• What the task requires:
Please copy the Occitan language text from "Most of the" up to and including "the entry above).", replacing "Spain" with "Catalonia".

• Document extract:

Occitan is a Romance language which developed in the early Middle Ages from Latin, in a vast region (200,000 km2) extending from the Atlantic to the Alps. The diverse substrata, the lack of political power and subsequent influences, led to marked dialectal variation. Gascon in the Southwest is usually singled out. In the centre and east, Languedocien and Provençal are spoken; these varieties are very similar (though some in Provence might disagree). Northern Occitan is spoken in the Limoges, Auverne and Alpine areas.


Most of the territory is in France (1/3 of the surface area of the French State: wholly or partly, 31 ‘départements’), where it has no legal status or protection. The rest is in Alpine Italy and the Piedmont (where it is protected by a 1999 Italian law), and the small ‘comarca’ (district) of the Val d’Aran in Spain, where the situation is most favourable (see the entry above).
Occitan was a language of high culture in the Middle Ages, with abundant literary production and a strong influence on other cultures. It was an administrative language at Toulouse and Aix, where spelling norms were established. In modern times, the predominance of French and growing regional partitioning favoured its fragmentation into local varieties. In the 19th century literary Renaissance a common norm was sought, especially in Provence. Frederic Mistral won the 1904 Nobel Prize for Literature. A modern norm was included in Loís Alibert’s Gramatica occitana and later developed by the Institut d’Estudis Occitans (founded 1945), taking Catalan as a model. A common norm has yet to be adopted despite research and education centres, which have worked in this direction at almost all universities in the area.

• Provided data:

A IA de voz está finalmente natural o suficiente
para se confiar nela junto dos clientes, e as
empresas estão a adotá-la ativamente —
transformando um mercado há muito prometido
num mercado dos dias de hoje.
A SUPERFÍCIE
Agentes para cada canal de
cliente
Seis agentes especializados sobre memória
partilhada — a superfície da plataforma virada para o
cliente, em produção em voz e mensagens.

• Solution to this problem:
Most of the territory is in France (1/3 of the surface area of the French State: wholly or partly, 31 ‘départements’), where it has no legal status or protection. The rest is in Alpine Italy and the Piedmont (where it is protected by a 1999 Italian law), and the small ‘comarca’ (district) of the Val d’Aran in Catalonia, where the situation is most favourable (see the entry above).